The treatment of COVID-19 is not military lockdown or social distancing and forgiveness only. A state like India must create space for the establishment of more medical facilities for citizens, and above all, it needs to make shell-sure engagement with the concept of ‘freedom from fear and want.’ Besides, the state needs to realise that by sanitizing the migrants’ labourers—it will show its impact on their bodies in the future, hence, adding to the vulnerability of their precarious life.

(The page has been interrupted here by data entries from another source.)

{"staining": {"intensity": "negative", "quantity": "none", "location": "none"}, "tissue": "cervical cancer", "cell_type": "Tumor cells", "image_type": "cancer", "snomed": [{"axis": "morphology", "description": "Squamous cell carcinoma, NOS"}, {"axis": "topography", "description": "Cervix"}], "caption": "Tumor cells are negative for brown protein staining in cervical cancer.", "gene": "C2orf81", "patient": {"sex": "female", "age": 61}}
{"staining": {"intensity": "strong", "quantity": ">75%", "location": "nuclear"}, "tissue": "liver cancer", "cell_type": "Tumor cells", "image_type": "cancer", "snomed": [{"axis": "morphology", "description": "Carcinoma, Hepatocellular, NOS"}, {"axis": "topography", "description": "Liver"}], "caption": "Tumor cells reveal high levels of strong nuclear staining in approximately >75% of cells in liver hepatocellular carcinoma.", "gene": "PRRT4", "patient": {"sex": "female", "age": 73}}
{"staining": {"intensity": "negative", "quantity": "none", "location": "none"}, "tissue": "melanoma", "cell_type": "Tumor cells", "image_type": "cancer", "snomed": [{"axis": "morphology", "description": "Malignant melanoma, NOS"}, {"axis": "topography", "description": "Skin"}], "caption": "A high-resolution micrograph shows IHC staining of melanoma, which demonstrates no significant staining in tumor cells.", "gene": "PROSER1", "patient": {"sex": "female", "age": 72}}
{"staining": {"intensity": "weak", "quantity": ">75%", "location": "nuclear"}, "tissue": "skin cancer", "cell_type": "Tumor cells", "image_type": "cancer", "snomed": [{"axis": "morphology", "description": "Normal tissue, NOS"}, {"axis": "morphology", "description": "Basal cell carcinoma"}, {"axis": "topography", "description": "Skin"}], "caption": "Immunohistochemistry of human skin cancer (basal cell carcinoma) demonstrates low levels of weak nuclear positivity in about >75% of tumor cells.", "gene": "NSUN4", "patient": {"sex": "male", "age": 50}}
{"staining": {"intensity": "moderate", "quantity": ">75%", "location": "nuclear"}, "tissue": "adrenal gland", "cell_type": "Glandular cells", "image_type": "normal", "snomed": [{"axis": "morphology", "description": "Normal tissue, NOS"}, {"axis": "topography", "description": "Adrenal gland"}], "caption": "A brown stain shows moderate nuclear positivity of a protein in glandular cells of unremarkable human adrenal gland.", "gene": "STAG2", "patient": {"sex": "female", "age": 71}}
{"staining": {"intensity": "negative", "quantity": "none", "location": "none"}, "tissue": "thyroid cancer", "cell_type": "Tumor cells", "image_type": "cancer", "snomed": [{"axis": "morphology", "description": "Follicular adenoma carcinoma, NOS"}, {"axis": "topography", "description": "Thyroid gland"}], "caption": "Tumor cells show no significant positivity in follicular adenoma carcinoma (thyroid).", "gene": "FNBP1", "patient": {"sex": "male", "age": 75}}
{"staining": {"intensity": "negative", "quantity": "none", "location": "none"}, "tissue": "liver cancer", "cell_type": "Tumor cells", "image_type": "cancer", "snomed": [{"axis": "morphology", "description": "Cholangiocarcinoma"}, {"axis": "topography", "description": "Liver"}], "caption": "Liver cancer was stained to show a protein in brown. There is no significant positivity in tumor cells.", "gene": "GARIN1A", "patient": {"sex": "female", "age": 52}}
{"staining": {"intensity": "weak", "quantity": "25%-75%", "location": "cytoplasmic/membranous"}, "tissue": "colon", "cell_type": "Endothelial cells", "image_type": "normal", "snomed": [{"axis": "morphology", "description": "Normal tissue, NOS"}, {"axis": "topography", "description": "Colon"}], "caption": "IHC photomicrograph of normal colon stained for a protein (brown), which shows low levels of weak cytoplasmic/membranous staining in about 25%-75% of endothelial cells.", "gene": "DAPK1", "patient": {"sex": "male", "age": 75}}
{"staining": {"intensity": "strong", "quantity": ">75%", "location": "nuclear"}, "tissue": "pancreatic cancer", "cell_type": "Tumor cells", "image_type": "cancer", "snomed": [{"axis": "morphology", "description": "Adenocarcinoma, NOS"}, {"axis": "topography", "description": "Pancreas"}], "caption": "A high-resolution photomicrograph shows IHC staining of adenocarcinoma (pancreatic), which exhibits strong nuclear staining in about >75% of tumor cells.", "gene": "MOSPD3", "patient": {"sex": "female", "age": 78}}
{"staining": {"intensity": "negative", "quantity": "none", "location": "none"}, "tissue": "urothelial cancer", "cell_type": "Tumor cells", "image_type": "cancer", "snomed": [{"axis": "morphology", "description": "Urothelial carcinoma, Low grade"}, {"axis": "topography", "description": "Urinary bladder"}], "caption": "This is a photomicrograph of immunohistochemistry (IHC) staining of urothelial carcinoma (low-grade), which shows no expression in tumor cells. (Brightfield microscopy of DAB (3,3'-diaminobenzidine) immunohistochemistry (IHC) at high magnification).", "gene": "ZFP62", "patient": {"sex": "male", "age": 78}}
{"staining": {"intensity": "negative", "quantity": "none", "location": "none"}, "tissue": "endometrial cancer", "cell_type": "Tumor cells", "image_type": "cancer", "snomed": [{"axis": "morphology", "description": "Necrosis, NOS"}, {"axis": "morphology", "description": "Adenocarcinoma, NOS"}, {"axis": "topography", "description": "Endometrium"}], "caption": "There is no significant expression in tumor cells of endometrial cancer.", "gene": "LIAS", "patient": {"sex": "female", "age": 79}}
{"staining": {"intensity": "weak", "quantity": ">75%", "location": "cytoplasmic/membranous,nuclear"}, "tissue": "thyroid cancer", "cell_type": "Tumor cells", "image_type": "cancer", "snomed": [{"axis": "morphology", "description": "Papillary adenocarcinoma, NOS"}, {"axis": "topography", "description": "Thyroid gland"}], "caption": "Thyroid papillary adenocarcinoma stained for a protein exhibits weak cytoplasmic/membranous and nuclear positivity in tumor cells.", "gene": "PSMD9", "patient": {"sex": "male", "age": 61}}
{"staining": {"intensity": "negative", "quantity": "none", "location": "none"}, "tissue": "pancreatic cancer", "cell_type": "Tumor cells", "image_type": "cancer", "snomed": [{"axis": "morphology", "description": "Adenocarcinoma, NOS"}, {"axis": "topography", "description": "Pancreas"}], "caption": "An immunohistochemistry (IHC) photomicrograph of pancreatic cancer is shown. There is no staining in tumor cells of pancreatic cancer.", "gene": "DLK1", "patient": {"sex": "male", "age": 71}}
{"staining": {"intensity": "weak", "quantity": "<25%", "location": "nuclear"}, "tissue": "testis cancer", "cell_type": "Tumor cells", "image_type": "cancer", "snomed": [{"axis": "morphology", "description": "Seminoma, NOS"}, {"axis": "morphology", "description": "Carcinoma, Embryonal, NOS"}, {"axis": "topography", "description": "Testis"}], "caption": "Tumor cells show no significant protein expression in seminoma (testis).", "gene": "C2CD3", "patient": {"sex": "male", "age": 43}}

Given the pandemic nature of the disease, if we talk of economies, it desecrated almost all countries of the world on symmetrical lines. If we gauge a bit within the nations, it damaged dichotomies on symmetrical lines like young and old, rich and poor, etc. It is pernicious to the entire inhabitants of the planet. So, every possible effort can help us to minimize its scale of destruction and devastation. In this regard, the role of the state is crucial, apart from individual efforts. Developed countries like the USA, Italy, Japan, and China despite substantial medical facilities and having a higher rank on Human Development Index (HDI) have faced a severe crisis. However, they are responding positively to halt virus-induced crisis but, at times, seem in a destitute condition. Developing countries, be it India and Pakistan, their survival has been lifted to God’s mercy. All of them have the poor medical infrastructure and rank themselves very far on HDI, because of their sharp focus on high politics (traditional security) rather low politics (Human Security—is a human right which refers to the security of people and communities, as opposed to the security of states). Besides, it recognizes that there are several dimensions related to feeling safe, such as freedom from fear, freedom from want, and freedom from indignity. It is the ranking of countries on HDI which would possibly determine the future course of action. All those countries who are able to have a quick recovery from the pandemic will be the new masters of global circus be that China, India, etc.